Было время, когда вокруг Верхнего Города рос Нижний. Он рос из ремесленников, ушедших из деревни, мелких торговцев, держателей гостиниц и прочей почтенной, квалифицированной публики, имевшей свидетельства о выходе из общины и зарабатывавшей лучше, чем в деревне. Прошло и это время.
Нижний Город переполняли толпы нищих, не находящих, а то и не желающих искать работы. Документов у них не было, и юридически эти людей не существовали. Поэтому государство не кормило их, как кормило крестьян. Они пробавлялись случайными заработками, незаконными промыслами, или питаясь от щедрот многочисленных монастырей.
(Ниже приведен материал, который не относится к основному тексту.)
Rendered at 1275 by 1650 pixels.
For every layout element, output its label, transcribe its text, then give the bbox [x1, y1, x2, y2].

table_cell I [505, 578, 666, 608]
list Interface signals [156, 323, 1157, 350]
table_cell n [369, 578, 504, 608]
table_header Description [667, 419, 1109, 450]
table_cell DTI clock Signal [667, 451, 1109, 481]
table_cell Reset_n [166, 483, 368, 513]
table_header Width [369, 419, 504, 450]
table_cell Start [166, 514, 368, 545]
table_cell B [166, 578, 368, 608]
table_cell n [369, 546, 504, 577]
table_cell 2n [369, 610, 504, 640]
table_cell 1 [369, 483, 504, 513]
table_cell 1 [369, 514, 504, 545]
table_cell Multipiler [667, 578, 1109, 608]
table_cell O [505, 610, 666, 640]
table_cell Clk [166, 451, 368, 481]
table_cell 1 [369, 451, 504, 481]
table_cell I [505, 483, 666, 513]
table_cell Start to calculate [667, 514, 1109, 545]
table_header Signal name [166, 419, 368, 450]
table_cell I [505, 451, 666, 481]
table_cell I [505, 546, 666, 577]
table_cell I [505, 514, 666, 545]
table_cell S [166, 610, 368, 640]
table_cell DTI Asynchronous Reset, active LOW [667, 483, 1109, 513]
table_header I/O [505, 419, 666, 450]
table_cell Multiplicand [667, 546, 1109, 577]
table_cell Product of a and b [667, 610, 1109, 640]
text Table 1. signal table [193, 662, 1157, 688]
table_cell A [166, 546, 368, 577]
Храмовыми землями еще кое-где правили законы даровой экономики, где кормление нищего приравнивалось к кормлению бога. Но чем ближе был храм к городу – тем больше соблазняли и его городские рынки, некоторые же храмы, наоборот, пользуясь большей, чем частные лица, безнаказанностью, норовили стать банками и финансовыми корпорациями.
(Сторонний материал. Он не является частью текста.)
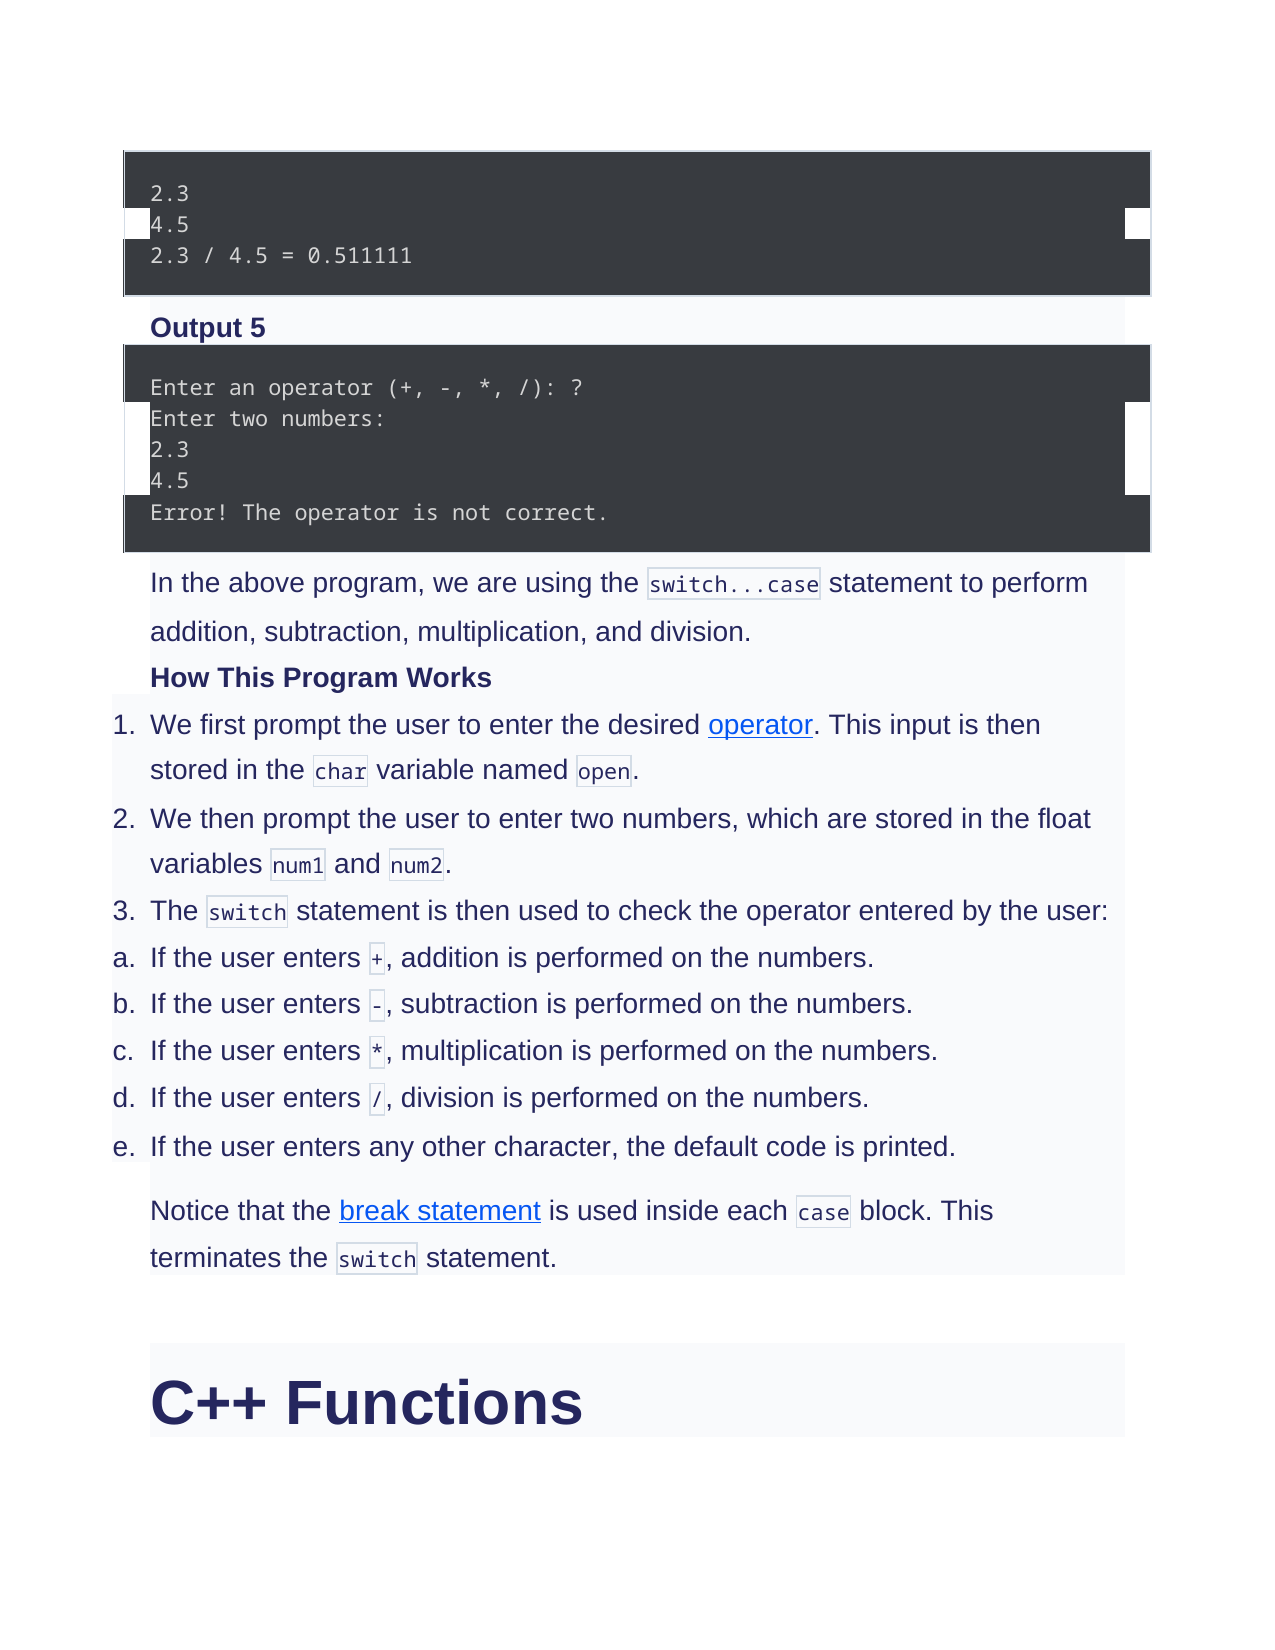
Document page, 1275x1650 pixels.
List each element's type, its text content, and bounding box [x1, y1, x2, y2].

list We then prompt the user to enter two numbers, which are stored in the float variables num1 and num2. [112, 787, 1125, 881]
text Enter an operator (+, -, *, /): ? [125, 345, 1150, 402]
text 4.5 [150, 464, 1125, 469]
list If the user enters -, subtraction is performed on the numbers. [112, 975, 1125, 1022]
list The switch statement is then used to check the operator entered by the user: [112, 881, 1125, 928]
text 2.3 / 4.5 = 0.511111 [125, 212, 1150, 295]
list We first prompt the user to enter the desired operator. This input is then stored in the char variable named open. [112, 694, 1125, 787]
list If the user enters any other character, the default code is printed. [112, 1116, 1125, 1162]
list If the user enters +, addition is performed on the numbers. [112, 928, 1125, 975]
list If the user enters *, multiplication is performed on the numbers. [112, 1022, 1125, 1069]
text In the above program, we are using the switch...case statement to perform addition, subtraction, multiplication, and division. [150, 553, 1125, 647]
subtitle C++ Functions [150, 1343, 1125, 1437]
list If the user enters /, division is performed on the numbers. [112, 1069, 1125, 1116]
text Enter two numbers: [150, 402, 1125, 433]
text 2.3 [150, 433, 1125, 464]
text Error! The operator is not correct. [125, 469, 1150, 552]
text Output 5 [150, 297, 1125, 344]
text 2.3 [125, 152, 1150, 208]
text How This Program Works [150, 647, 1125, 694]
text 4.5 [150, 208, 1125, 212]
text Notice that the break statement is used inside each case block. This terminates the switch statement. [150, 1181, 1125, 1275]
Города из центров управления превращались в центры производства, а из центров производства – в центры недовольства. Шаваш очутился на самом дне. Веселые девицы посылали его с записочками к клиентам; они норовили заплатить за поручение жарким поцелуем, но мальчик неизменно добывал за услугу лепешку или монетку; толстые рыночные торговки давали его товар для постоянных клиентов и узнавали от него о приближающихся проверках; не одна воровская шайка положила глаз на шустрого мальчишку и прикармливала его поручениями. Но Шаваш выполнял лишь мелкие просьбы и умел стушеваться, когда речь шла о серьезном деле; связи Шаваша были весьма обширны, но ни одна связь не превращалась в зависимость, и жилось Шавашу голодно.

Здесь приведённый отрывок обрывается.